**What to produce**
Copy out every one of the rows below, character for character.
-- Begin Extracted records --
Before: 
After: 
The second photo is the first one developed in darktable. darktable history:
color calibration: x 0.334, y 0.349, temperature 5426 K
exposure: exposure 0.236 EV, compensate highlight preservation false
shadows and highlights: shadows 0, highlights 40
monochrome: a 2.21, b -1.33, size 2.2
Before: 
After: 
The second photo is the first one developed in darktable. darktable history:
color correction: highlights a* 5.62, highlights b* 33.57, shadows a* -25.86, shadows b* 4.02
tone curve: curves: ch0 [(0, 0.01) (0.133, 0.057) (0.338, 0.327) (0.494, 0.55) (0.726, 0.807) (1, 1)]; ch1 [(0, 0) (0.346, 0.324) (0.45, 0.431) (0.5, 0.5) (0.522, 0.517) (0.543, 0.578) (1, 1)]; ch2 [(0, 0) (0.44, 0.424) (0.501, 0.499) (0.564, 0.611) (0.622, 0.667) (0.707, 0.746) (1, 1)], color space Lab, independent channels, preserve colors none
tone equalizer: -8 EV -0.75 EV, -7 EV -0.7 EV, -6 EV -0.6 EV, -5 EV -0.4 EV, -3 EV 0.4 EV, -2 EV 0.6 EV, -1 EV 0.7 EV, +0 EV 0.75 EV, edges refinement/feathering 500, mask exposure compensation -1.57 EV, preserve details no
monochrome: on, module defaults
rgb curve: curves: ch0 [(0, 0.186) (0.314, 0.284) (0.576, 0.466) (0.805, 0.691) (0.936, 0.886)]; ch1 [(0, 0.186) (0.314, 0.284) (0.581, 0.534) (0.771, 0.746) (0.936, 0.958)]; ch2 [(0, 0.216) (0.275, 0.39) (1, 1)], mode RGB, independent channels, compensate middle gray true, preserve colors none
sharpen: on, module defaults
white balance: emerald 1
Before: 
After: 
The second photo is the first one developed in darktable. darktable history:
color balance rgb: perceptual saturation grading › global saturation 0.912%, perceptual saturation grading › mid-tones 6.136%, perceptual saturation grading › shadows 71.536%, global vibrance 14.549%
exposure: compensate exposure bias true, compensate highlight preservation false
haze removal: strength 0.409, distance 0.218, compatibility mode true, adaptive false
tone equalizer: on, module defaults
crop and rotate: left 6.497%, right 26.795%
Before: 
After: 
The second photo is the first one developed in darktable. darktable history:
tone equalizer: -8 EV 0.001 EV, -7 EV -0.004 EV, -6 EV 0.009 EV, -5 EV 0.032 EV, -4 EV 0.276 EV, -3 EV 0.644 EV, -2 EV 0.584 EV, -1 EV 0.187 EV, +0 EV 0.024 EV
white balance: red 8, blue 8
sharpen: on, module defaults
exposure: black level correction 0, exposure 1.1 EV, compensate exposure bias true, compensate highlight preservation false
-- End Extracted records --
**Completed exercise**
Before: 
After: 
The second photo is the first one developed in darktable. darktable history:
color calibration: x 0.334, y 0.349, temperature 5426 K
exposure: exposure 0.236 EV, compensate highlight preservation false
shadows and highlights: shadows 0, highlights 40
monochrome: a 2.21, b -1.33, size 2.2
Before: 
After: 
The second photo is the first one developed in darktable. darktable history:
color correction: highlights a* 5.62, highlights b* 33.57, shadows a* -25.86, shadows b* 4.02
tone curve: curves: ch0 [(0, 0.01) (0.133, 0.057) (0.338, 0.327) (0.494, 0.55) (0.726, 0.807) (1, 1)]; ch1 [(0, 0) (0.346, 0.324) (0.45, 0.431) (0.5, 0.5) (0.522, 0.517) (0.543, 0.578) (1, 1)]; ch2 [(0, 0) (0.44, 0.424) (0.501, 0.499) (0.564, 0.611) (0.622, 0.667) (0.707, 0.746) (1, 1)], color space Lab, independent channels, preserve colors none
tone equalizer: -8 EV -0.75 EV, -7 EV -0.7 EV, -6 EV -0.6 EV, -5 EV -0.4 EV, -3 EV 0.4 EV, -2 EV 0.6 EV, -1 EV 0.7 EV, +0 EV 0.75 EV, edges refinement/feathering 500, mask exposure compensation -1.57 EV, preserve details no
monochrome: on, module defaults
rgb curve: curves: ch0 [(0, 0.186) (0.314, 0.284) (0.576, 0.466) (0.805, 0.691) (0.936, 0.886)]; ch1 [(0, 0.186) (0.314, 0.284) (0.581, 0.534) (0.771, 0.746) (0.936, 0.958)]; ch2 [(0, 0.216) (0.275, 0.39) (1, 1)], mode RGB, independent channels, compensate middle gray true, preserve colors none
sharpen: on, module defaults
white balance: emerald 1
Before: 
After: 
The second photo is the first one developed in darktable. darktable history:
color balance rgb: perceptual saturation grading › global saturation 0.912%, perceptual saturation grading › mid-tones 6.136%, perceptual saturation grading › shadows 71.536%, global vibrance 14.549%
exposure: compensate exposure bias true, compensate highlight preservation false
haze removal: strength 0.409, distance 0.218, compatibility mode true, adaptive false
tone equalizer: on, module defaults
crop and rotate: left 6.497%, right 26.795%
Before: 
After: 
The second photo is the first one developed in darktable. darktable history:
tone equalizer: -8 EV 0.001 EV, -7 EV -0.004 EV, -6 EV 0.009 EV, -5 EV 0.032 EV, -4 EV 0.276 EV, -3 EV 0.644 EV, -2 EV 0.584 EV, -1 EV 0.187 EV, +0 EV 0.024 EV
white balance: red 8, blue 8
sharpen: on, module defaults
exposure: black level correction 0, exposure 1.1 EV, compensate exposure bias true, compensate highlight preservation false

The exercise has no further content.